Le PDG de Bank of America voit une « énorme opportunité » dans le secteur de la gestion de patrimoine aux États-Unis | Fortune

Le PDG de Bank of America voit une « énorme opportunité » dans le secteur de la gestion de patrimoine aux États-Unis | Fortune

Bank of America parie gros sur ses activités de gestion de patrimoine et d’investissements, en s’orientant essentiellement vers les échelons supérieurs de la classe supérieure.

Le géant bancaire (n°17 du classement Fortune 500) a organisé sa première journée d’investissement depuis 2011 le 5 novembre à Boston. Les dirigeants ont fixé des objectifs ambitieux pour l’unité de gestion de patrimoine : une croissance nette des nouveaux actifs de 4 à 5 % chez Merrill Wealth Management au cours des trois à cinq prochaines années, et une croissance des revenus presque deux fois supérieure à celle des dépenses, avec un objectif de rendement du capital alloué s’élevant à 30 % pour l’ensemble du segment.

“Il existe une énorme opportunité dans le secteur de la gestion de patrimoine aux États-Unis”, a déclaré mercredi le PDG Brian Moynihan aux journalistes lors d’une table ronde. Les Etats-Unis comptent plus de 20 millions de millionnaires, dont environ 6 millions en Chine, a-t-il ajouté.

Les États-Unis sont à l’aube du « Grand transfert de richesse », un changement intergénérationnel qui devrait transférer entre 84 et 124 000 milliards de dollars des baby-boomers aux héritiers et aux œuvres caritatives d’ici le milieu des années 2040, remodelant fondamentalement les services financiers et les familles.

Bank of America et d’autres grandes banques comme JPMorgan Chase et Citigroup étendent leurs opérations de gestion de patrimoine, rivalisant pour conserver leurs actifs et attirer de nouveaux clients parmi les Millennials, la génération Z et les familles très fortunées, en particulier celles qui recherchent des investissements basés sur la valeur et des outils numériques avancés.

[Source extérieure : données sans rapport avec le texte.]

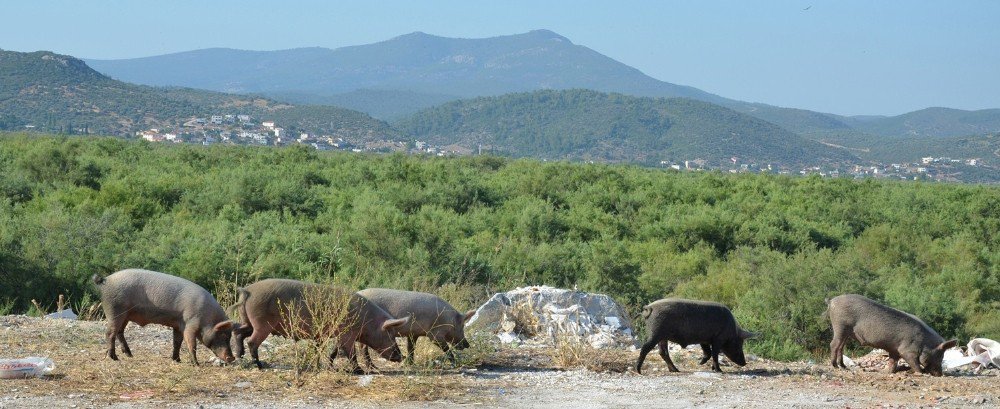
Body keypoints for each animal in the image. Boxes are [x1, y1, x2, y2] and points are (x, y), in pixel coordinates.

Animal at [92, 268, 236, 364]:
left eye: (229, 336)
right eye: (223, 336)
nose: (232, 358)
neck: (208, 318)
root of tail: (106, 280)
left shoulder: (179, 325)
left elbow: (177, 342)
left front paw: (177, 360)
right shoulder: (190, 323)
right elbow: (191, 343)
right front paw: (196, 364)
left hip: (125, 315)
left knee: (119, 332)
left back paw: (129, 355)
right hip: (114, 311)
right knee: (110, 333)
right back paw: (114, 358)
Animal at [229, 278, 408, 372]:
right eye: (390, 334)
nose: (401, 357)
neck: (366, 319)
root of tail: (247, 291)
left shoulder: (336, 334)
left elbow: (332, 351)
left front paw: (329, 367)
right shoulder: (347, 334)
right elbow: (350, 353)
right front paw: (359, 371)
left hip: (248, 321)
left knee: (238, 332)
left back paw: (240, 356)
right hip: (262, 324)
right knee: (252, 341)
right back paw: (259, 366)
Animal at [824, 294, 956, 376]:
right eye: (940, 356)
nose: (940, 374)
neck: (924, 342)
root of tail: (832, 301)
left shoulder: (894, 350)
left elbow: (893, 361)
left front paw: (888, 372)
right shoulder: (907, 350)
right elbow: (915, 363)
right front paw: (919, 372)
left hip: (846, 332)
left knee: (841, 346)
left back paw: (843, 366)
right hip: (840, 326)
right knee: (833, 344)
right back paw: (835, 366)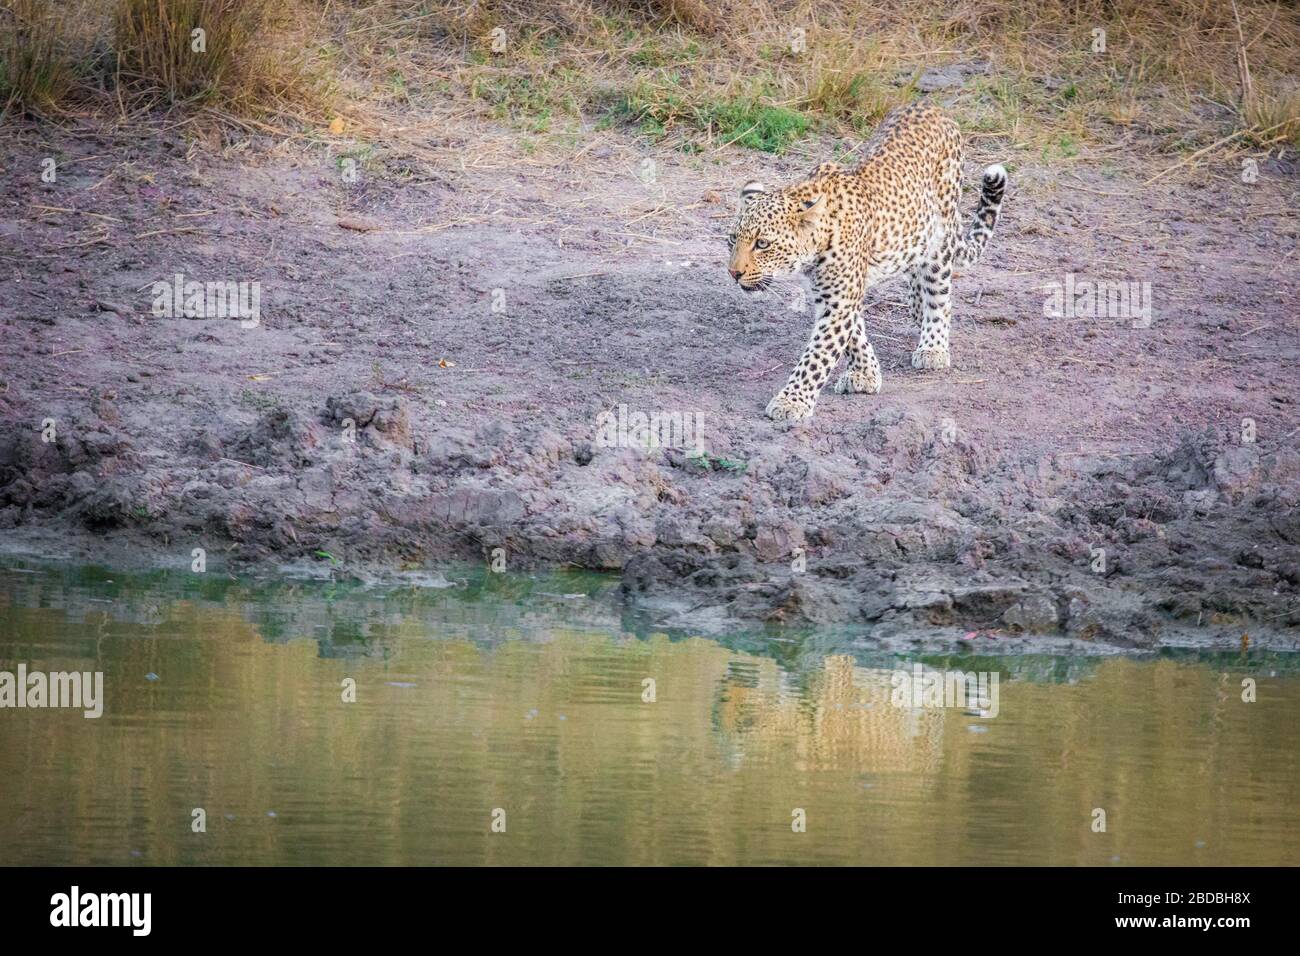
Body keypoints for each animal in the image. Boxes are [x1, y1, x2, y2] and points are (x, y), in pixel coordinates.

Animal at [728, 100, 1008, 421]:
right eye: (733, 239)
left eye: (762, 244)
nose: (734, 273)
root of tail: (931, 105)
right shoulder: (832, 295)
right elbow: (854, 337)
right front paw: (865, 374)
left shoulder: (840, 300)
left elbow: (817, 355)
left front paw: (791, 402)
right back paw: (917, 309)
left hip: (941, 236)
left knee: (939, 294)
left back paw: (933, 346)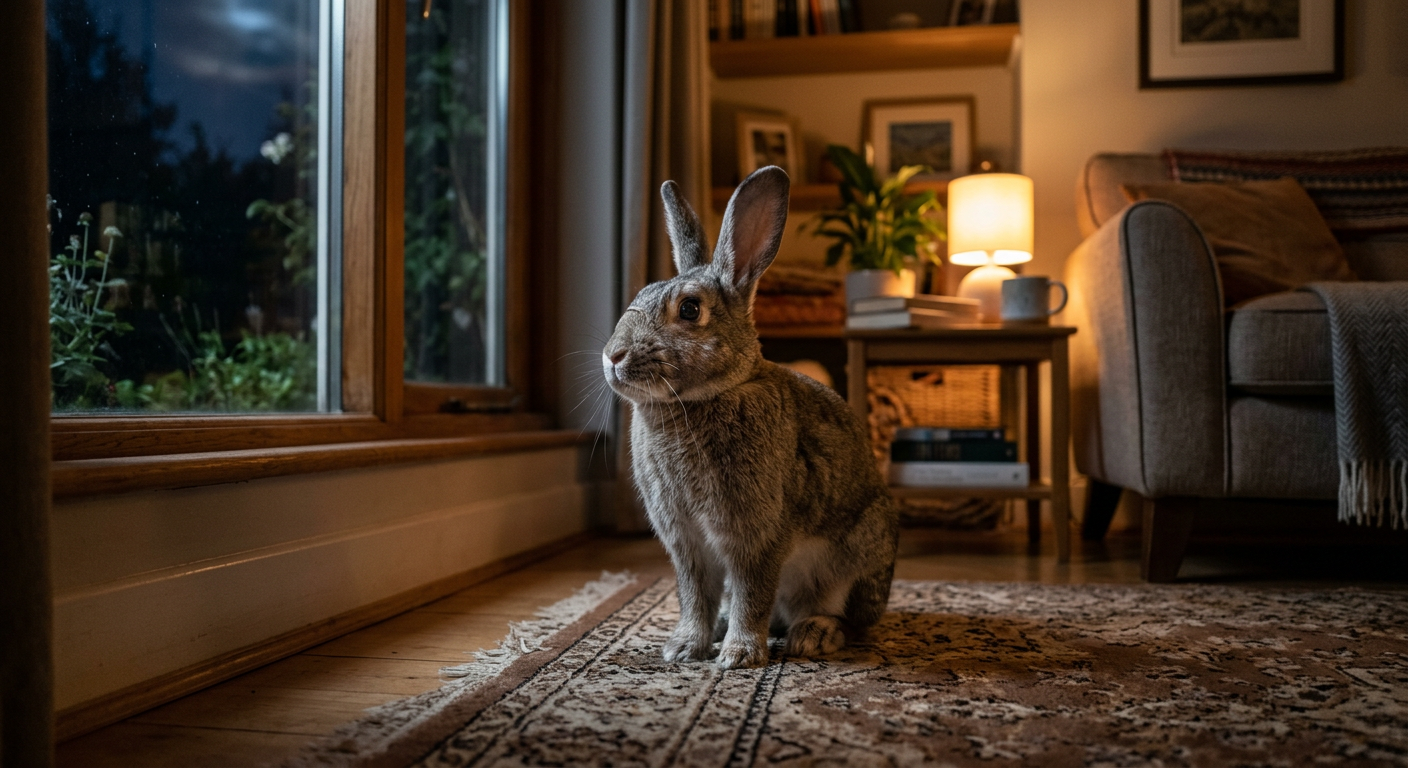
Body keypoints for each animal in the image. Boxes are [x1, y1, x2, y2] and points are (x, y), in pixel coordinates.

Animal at [602, 166, 899, 670]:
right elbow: (695, 595)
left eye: (690, 309)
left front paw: (739, 656)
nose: (612, 356)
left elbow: (751, 593)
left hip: (855, 559)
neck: (701, 398)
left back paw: (813, 635)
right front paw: (684, 648)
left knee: (843, 616)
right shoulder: (686, 543)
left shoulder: (756, 537)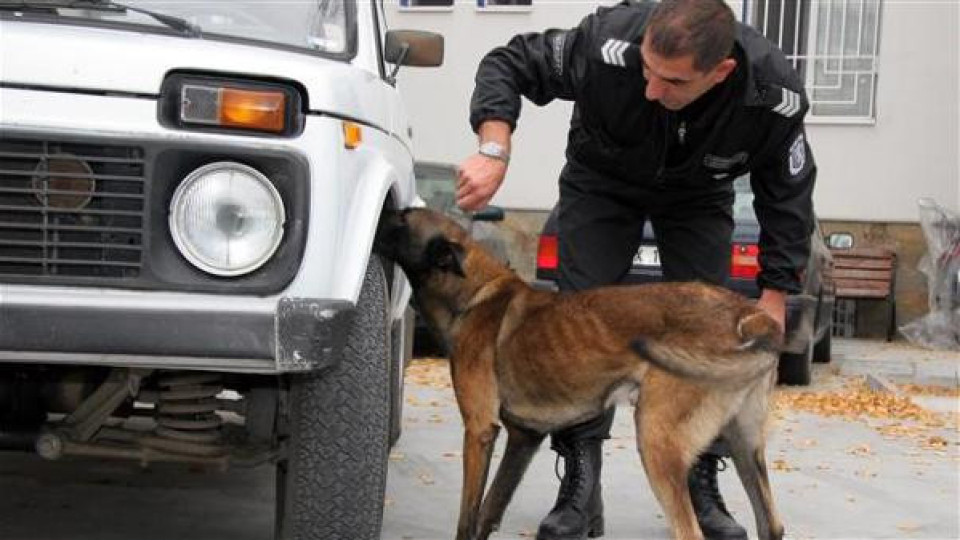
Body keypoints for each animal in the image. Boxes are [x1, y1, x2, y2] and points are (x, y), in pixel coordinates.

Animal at [376, 209, 788, 540]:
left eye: (402, 218)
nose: (381, 209)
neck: (475, 293)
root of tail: (749, 315)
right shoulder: (523, 438)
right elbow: (489, 511)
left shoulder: (479, 430)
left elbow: (467, 517)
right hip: (744, 445)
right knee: (773, 525)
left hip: (658, 440)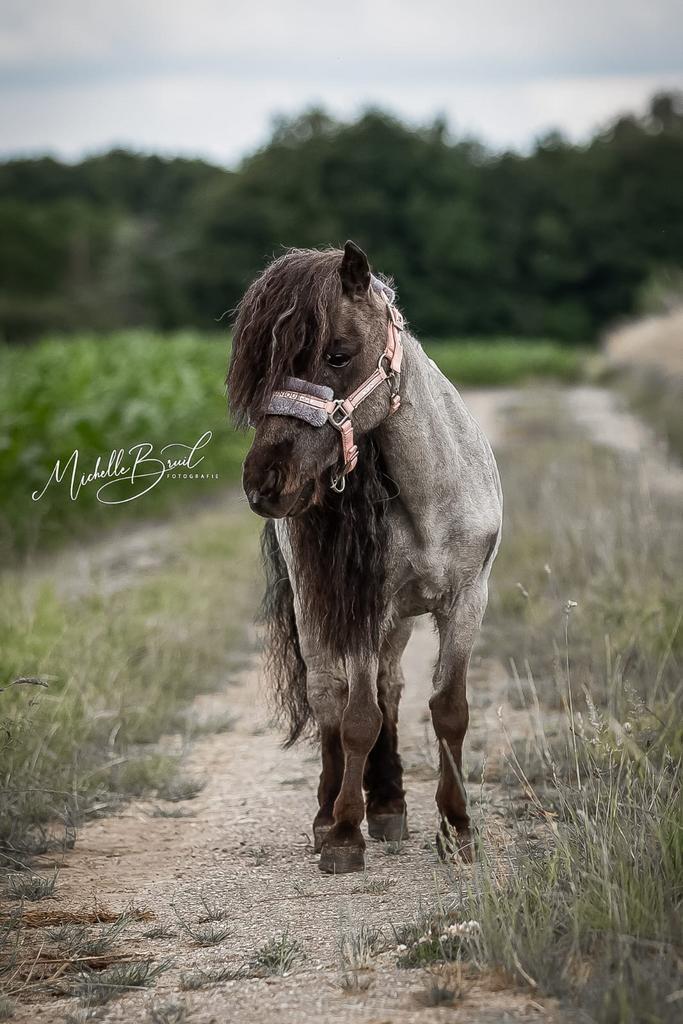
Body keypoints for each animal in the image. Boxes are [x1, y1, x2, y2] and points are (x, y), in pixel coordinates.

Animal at [227, 242, 502, 874]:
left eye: (337, 354)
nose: (263, 482)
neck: (429, 496)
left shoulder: (467, 600)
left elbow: (448, 709)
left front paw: (457, 829)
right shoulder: (359, 605)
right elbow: (356, 720)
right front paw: (345, 834)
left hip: (396, 621)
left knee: (389, 685)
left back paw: (390, 804)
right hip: (319, 610)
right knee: (329, 697)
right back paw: (329, 813)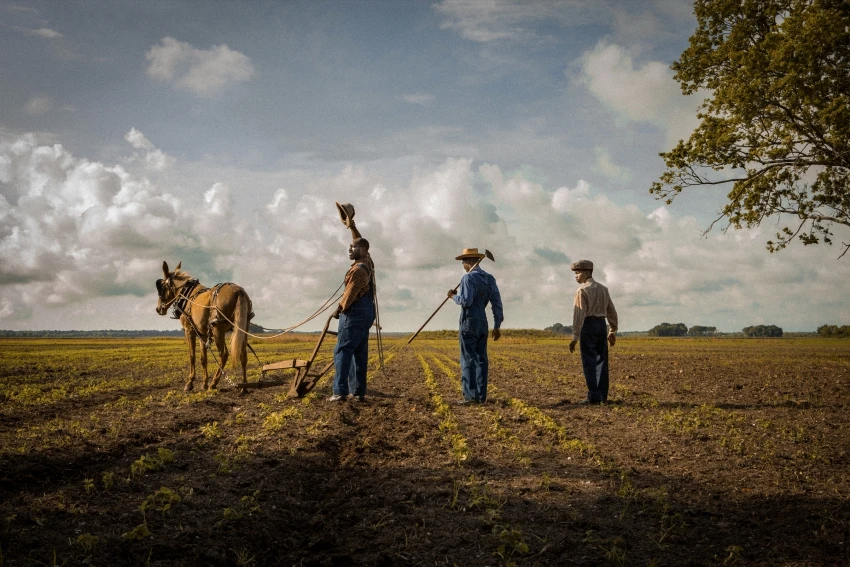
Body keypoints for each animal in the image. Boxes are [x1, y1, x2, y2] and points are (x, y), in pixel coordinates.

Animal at [154, 260, 252, 390]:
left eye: (162, 288)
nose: (158, 309)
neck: (187, 295)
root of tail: (238, 291)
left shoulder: (189, 330)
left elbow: (192, 357)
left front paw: (190, 383)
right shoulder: (202, 333)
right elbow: (203, 358)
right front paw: (204, 383)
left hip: (217, 330)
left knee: (224, 354)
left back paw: (214, 383)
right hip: (244, 327)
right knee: (243, 355)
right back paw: (244, 386)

Bank of America revendique une part de marché de 14 % dans le segment des très fortunés. “Notre empreinte nationale couvre 90 % des opportunités de richesse”, a déclaré Katy Knox, présidente de Bank of America Private Bank, lors de l’événement. “Nous mobilisons des ressources pour le capturer”, a-t-il déclaré. Knox a également noté que la banque investit massivement pour accroître sa base de conseillers.

“Notre modèle combine le pouvoir institutionnel avec une approche personnelle et locale”, a déclaré Lindsay Hans, coprésidente de Merrill Wealth Management. La force consultative combinée compte environ 15 000 personnes. Le recrutement est la clé de la croissance organique, a-t-il déclaré, et est soutenu par le programme de développement des conseillers qui fait passer les nouveaux employés des compétences de base à des rôles avancés.

“Le programme de formation est aussi étendu que celui de la plupart des autres entreprises du secteur”, a déclaré Moynihan aux journalistes. “Il faut beaucoup d’énergie, de talent et de capacité pour réussir.”

Alors que les banques se livrent une concurrence agressive pour recruter des conseillers en patrimoine, Moynihan a souligné que les technologies avancées telles que l’IA, plus attrayantes pour les jeunes professionnels, pourraient stimuler l’acquisition de talents au sein de Bank of America.

Les conseillers passent beaucoup de temps à développer des clients et à établir des relations, surtout au début de leur carrière, a-t-il expliqué. “Ils doivent créer un livre, puis le développer”, a-t-il déclaré, ajoutant que l’IA peut accélérer ce processus.

Par exemple, le programme Advisor Match de Merrill utilise l’IA pour mettre en relation les clients avec les conseillers les mieux adaptés à leurs besoins, en analysant les préférences et les profils des conseillers pour rationaliser les références et améliorer la précision de la correspondance.

Bank of America a relevé son objectif à moyen terme de rendement des capitaux propres tangibles (une indication de l’efficacité avec laquelle une banque utilise ses actifs physiques « corporels ») entre 16 % et 18 % au cours des trois à cinq prochaines années, en hausse par rapport à ses prévisions précédentes de « mi-adolescence ». Elle a enregistré une croissance du ROTCE (rendement des capitaux propres tangibles) de 15,4 % au troisième trimestre, contre 20 % pour JPMorgan.

Christopher McGratty, analyste chez KBW, a réitéré sa note de surperformance sur Bank of America, notant que le nouvel objectif de ROTCE à moyen terme de la banque, de 16 à 18 %, était conforme aux attentes des analystes.